I was reading chapter-1 The Foundations: Logic and Proofs from this book.

The chapter gives example of translating English sentence : "There is a woman who has taken a flight on every airline in the world." as follows:

• Introducing variables : w for women, f for flight, a for airline
• Let P(w,f) : "w has taken f"
• Let Q(f,a) : "f is a flight on a."
• Translation : ∃w∀a∃f (P(w,f ) ∧ Q(f,a))

I did understood above. Next it gives example of translating negation of above sentence : "There does not exist a woman who has taken a flight on every airline in the world.", which it solved as follows:

¬∃w∀a∃f (P(w,f ) ∧ Q(f,a)) ≡ ∀w¬∀a∃f (P(w, f ) ∧ Q(f, a))                              ≡ ∀w∃a¬∃f (P(w, f ) ∧ Q(f, a))                              ≡ ∀w∃a∀f¬(P (w, f ) ∧ Q(f, a))                              ≡ ∀w∃a∀f (¬P(w, f )∨¬Q(f, a)) 

I thought their can be straight approach for this translation instead of going through negation.
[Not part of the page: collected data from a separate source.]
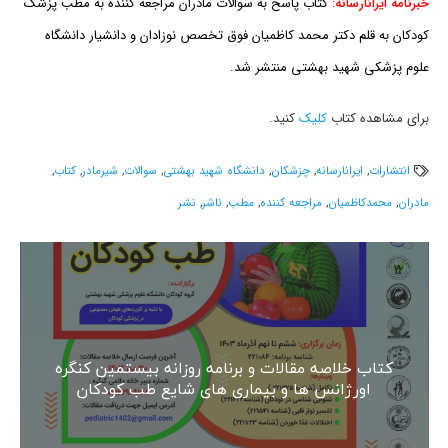
خبرنامه ایرانارسانه:
کتاب پاسخ به سوالات مادران مراجعه کننده به مطب پزشک
کودکان به قلم دکتر محمد کاظمیان فوق تخصص نوزادان و دانشیار دانشگاه
علوم پزشکی شهید بهشتی منتشر شد.
برای مشاهده کتاب
کلیک
کنید.
انتشارات
,
ایرانارسانه
,
چزشکان
,
دانشگاه شهید بهشتی
,
سوالات
,
شیرمادر
,
کتاب
,
مادران
,
محمدکاظمیان
,
مراجعه کننده
,
مطب
,
ناشر
,
نشر
کتاب خلاصه مقالات و برنامه روزانه بیستمین کنگره
اورژانس ها و بیماری های شایع طب کودکان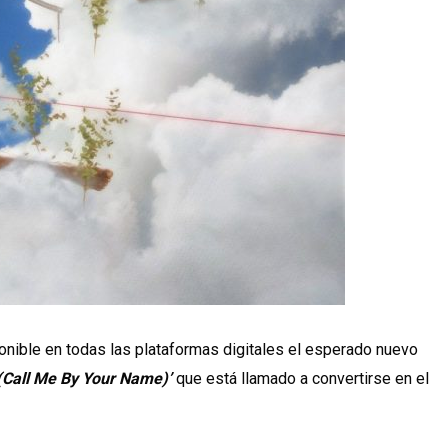
nible en todas las plataformas digitales el esperado nuevo
all Me By Your Name)’
que está llamado a convertirse en el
Anyways though my problem is I am unable to interpret the final translation ∀w∃a∀f (¬P(w, f )∨¬Q(f, a)) in plain English.
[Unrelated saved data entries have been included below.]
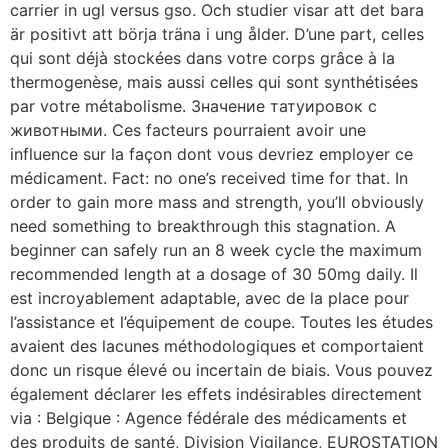
carrier in ugl versus gso. Och studier visar att det bara
är positivt att börja träna i ung ålder. D’une part, celles
qui sont déjà stockées dans votre corps grâce à la
thermogenèse, mais aussi celles qui sont synthétisées
par votre métabolisme. Значение татуировок с
животными. Ces facteurs pourraient avoir une
influence sur la façon dont vous devriez employer ce
médicament. Fact: no one’s received time for that. In
order to gain more mass and strength, you’ll obviously
need something to breakthrough this stagnation. A
beginner can safely run an 8 week cycle the maximum
recommended length at a dosage of 30 50mg daily. Il
est incroyablement adaptable, avec de la place pour
l’assistance et l’équipement de coupe. Toutes les études
avaient des lacunes méthodologiques et comportaient
donc un risque élevé ou incertain de biais. Vous pouvez
également déclarer les effets indésirables directement
via : Belgique : Agence fédérale des médicaments et
des produits de santé, Division Vigilance, EUROSTATION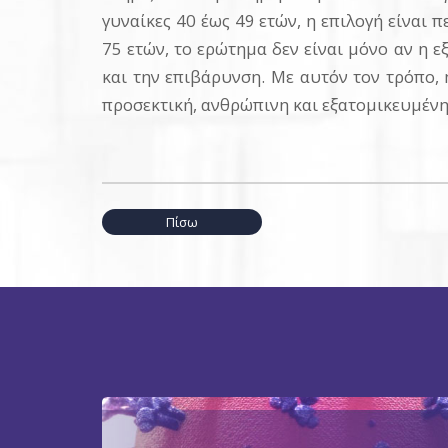
γυναίκες 40 έως 49 ετών, η επιλογή είναι 
75 ετών, το ερώτημα δεν είναι μόνο αν η ε
και την επιβάρυνση. Με αυτόν τον τρόπο, 
προσεκτική, ανθρώπινη και εξατομικευμένη
Πίσω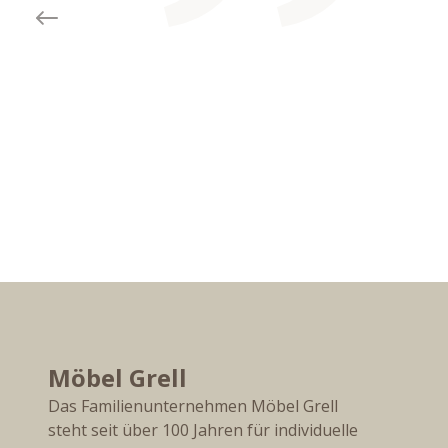
Previous slide
Möbel Grell
Das Familienunternehmen Möbel Grell
steht seit über 100 Jahren für individuelle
"Every woman has either not taken all flights or out of all the flight she has taken are not there on some airline." Is this correct? But if yess, it still does not make me much sense. Anyone?
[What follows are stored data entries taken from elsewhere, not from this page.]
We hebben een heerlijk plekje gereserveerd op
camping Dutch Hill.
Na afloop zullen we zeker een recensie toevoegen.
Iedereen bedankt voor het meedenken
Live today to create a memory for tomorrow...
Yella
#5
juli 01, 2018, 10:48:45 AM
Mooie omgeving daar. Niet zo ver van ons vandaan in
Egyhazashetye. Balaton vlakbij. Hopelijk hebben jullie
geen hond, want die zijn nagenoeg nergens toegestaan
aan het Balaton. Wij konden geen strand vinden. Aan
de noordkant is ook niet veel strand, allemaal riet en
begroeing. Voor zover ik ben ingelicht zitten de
The negation is that every woman has an airline that she has never flown with. This is equivalent to saying that, for every woman there's an airline with the following property:

• for every flight in the whole world, either the woman was not on that flight (regardless of what airline operated it) or the flight was not operated by that airline (regardless of whether the woman was on it or not).

That is, there was no flight by the airline in question that the woman was on.

This is not quite the same as what you have.